"Félix es un duro", así habla mi hijo de 17 años de su compañero de habitación durante una semana en el hospital. Félix es un señor muy mayor que tiene problemas muy serios de corazón. Cada vez que le llaman al móvil, suena fuerte una canción flamenca y él se enfada si es alguna empresa que quiere hacer publicidad por enésima vez. Hemos estado con él 24 horas, hemos conocido a su esposa, dos de sus hijos, cuñados y otros familiares y hemos reído con los vídeos de su nieto.
A Félix le gusta mirar el programa La ruleta de la suerte, y dice que Pasapalabraa ya le ha cansado. El resto del tiempo tiene la televisión de fondo, flojito, como si fuera un rumor. Mi hijo no imaginaba que añoraría a este señor que le pasaba yogures de contrabando cuando, después de días sin comida, ese cachorro mío estaba indignado contra el destino que le había tocado vivir. "¿Cómo puede estar deshecho por una persona que sólo he visto una semana?", me dijo al salir del hospital con los ojos llorosos. Son cosas de la amistad, a las que no le importan las diferencias de edad y hace dolorosas las ausencias.
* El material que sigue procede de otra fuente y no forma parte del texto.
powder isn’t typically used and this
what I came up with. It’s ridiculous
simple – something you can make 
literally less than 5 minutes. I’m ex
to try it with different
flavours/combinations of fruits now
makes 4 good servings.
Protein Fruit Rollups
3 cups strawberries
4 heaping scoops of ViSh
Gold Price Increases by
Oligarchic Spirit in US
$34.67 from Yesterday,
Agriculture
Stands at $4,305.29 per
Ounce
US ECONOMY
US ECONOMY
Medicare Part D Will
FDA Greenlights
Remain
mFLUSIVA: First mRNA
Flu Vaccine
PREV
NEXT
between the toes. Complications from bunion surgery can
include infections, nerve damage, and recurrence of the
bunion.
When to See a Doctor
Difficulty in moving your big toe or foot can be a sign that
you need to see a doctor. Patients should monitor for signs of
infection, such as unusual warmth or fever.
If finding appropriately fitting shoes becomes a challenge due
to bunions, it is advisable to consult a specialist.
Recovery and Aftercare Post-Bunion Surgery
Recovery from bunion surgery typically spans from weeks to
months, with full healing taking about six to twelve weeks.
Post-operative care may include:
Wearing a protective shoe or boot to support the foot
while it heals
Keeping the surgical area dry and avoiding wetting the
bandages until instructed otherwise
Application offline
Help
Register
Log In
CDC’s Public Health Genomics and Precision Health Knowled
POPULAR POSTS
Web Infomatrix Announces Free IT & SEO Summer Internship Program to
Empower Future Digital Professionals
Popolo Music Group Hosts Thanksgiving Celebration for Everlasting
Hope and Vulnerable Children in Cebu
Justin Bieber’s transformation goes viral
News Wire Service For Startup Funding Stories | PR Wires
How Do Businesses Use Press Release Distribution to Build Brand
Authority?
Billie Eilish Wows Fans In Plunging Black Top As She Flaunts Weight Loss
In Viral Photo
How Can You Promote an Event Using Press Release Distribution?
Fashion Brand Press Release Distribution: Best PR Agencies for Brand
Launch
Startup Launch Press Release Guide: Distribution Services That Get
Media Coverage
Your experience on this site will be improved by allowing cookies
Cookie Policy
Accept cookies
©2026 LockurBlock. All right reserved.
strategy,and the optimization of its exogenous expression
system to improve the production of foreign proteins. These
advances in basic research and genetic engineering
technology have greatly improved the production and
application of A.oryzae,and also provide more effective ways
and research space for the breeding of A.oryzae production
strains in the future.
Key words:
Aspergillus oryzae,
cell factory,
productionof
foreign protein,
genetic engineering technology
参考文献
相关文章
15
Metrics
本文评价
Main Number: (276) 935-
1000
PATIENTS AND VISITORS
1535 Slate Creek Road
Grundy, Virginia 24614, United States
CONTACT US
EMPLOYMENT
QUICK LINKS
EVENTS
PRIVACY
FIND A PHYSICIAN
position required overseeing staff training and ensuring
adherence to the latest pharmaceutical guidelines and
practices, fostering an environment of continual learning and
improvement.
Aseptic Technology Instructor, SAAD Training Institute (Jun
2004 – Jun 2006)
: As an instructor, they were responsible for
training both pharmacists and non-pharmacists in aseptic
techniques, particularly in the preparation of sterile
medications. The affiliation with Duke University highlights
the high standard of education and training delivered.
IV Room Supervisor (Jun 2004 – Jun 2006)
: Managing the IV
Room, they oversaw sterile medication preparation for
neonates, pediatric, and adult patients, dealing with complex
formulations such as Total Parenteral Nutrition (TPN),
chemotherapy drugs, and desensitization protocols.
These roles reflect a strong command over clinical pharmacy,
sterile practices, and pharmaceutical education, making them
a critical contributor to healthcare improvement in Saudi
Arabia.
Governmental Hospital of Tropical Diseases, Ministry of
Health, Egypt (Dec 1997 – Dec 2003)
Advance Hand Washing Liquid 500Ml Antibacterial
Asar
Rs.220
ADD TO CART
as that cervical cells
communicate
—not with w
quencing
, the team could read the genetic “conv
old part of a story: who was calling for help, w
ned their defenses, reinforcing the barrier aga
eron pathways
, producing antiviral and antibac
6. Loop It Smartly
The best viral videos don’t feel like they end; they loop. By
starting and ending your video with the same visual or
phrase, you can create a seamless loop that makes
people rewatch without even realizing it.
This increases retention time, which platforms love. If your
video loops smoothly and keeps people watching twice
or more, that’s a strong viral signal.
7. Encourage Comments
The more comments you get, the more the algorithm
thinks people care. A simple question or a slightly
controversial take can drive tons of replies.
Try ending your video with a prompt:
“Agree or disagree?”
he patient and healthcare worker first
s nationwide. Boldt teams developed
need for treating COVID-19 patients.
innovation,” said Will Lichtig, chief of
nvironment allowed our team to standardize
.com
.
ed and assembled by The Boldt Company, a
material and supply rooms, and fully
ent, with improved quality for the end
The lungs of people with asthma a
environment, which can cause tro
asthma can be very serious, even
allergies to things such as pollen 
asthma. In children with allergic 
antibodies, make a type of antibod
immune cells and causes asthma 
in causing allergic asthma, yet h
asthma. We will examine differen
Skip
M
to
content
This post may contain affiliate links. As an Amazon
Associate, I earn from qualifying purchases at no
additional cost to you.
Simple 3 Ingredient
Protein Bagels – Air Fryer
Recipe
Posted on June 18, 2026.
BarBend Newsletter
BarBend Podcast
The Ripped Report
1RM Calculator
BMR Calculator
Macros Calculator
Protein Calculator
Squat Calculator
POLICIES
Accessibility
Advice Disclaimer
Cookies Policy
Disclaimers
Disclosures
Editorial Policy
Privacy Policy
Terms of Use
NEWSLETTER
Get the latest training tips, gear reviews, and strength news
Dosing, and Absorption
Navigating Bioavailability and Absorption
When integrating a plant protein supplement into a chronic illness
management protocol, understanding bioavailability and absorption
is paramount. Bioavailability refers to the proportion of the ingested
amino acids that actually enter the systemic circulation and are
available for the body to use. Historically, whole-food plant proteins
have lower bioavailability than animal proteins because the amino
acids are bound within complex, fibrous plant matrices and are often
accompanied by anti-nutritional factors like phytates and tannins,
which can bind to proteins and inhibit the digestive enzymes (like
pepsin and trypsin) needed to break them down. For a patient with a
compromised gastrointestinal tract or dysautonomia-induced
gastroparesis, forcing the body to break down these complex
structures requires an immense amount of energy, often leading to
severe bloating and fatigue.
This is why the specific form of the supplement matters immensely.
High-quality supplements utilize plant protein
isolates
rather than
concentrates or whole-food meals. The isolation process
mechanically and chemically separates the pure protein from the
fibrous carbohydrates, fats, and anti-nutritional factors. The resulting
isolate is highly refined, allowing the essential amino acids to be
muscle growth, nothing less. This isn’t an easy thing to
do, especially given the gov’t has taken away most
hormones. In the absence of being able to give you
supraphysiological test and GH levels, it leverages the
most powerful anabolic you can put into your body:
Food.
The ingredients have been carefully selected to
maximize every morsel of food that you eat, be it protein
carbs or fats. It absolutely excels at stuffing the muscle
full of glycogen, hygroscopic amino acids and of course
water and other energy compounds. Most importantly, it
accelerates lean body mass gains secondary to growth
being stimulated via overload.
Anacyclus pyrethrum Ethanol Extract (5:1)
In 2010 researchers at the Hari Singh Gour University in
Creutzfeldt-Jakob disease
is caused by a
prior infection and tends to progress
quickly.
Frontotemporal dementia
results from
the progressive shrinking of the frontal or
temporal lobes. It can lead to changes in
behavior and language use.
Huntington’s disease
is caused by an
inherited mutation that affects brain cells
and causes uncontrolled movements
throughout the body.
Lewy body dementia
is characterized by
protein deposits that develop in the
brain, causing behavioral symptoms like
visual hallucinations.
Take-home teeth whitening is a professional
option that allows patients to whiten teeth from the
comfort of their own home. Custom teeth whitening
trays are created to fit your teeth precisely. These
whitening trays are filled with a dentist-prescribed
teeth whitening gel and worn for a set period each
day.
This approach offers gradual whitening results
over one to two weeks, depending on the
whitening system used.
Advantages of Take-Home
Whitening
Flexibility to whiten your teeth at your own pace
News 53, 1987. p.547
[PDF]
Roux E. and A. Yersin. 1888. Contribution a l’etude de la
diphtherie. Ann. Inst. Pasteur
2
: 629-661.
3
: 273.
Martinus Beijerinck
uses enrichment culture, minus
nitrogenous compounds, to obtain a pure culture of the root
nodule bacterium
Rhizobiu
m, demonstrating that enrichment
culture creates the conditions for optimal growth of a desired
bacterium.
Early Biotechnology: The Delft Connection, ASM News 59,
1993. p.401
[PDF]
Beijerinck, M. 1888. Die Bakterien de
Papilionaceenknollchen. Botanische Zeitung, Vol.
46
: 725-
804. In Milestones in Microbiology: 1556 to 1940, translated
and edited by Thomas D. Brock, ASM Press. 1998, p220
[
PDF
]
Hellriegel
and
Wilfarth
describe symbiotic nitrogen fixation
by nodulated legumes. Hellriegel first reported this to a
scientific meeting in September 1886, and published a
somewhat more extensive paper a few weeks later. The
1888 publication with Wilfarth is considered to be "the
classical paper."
Por las mañanas, cuando mi hijo todavía dormía y yo había pasado la noche despierta en un sillón incómodo, veía a Félix sentado al borde de la cama, de espaldas a nosotros. Sólo miraba por la ventana, quieto. Entonces pensaba en la vulnerabilidad, que puede tomarnos en cualquier momento, desprevenidos o no. No es lo mismo ser vulnerables que tener miedo, porque el miedo paraliza sin concesiones.
Tuve tiempo de hablar con Félix, que había venido a Mallorca desde Córdoba cuando era un niño –su castellano tiene acento andaluz y su catalán tiene acento de pueblo. Trabajó toda la vida en la empresa de aguas de Alcúdia y había podido comprar una casa cuando la vivienda no era un lujo del todo inaccesible.
Mi hijo y Félix quizás no se dedicaron a hablar estos siete días, pero lograron un estado amistoso muy interesante: cada uno ha convivido con la presencia del otro de una manera natural y cómoda. Cuando Félix logró cambiar la bata de hospital por un pijama, mi hijo lo celebró –ambos comparten el disgusto por la bata. Y cogía con gesto nervioso la comida prohibida que su amigo le ofrecía. Me contaba las pruebas que debían hacerle y me pedía por los problemas de corazón con preocupación. Félix le ha enseñado algo importante: que la amistad se ríe de las diferencias entre las personas.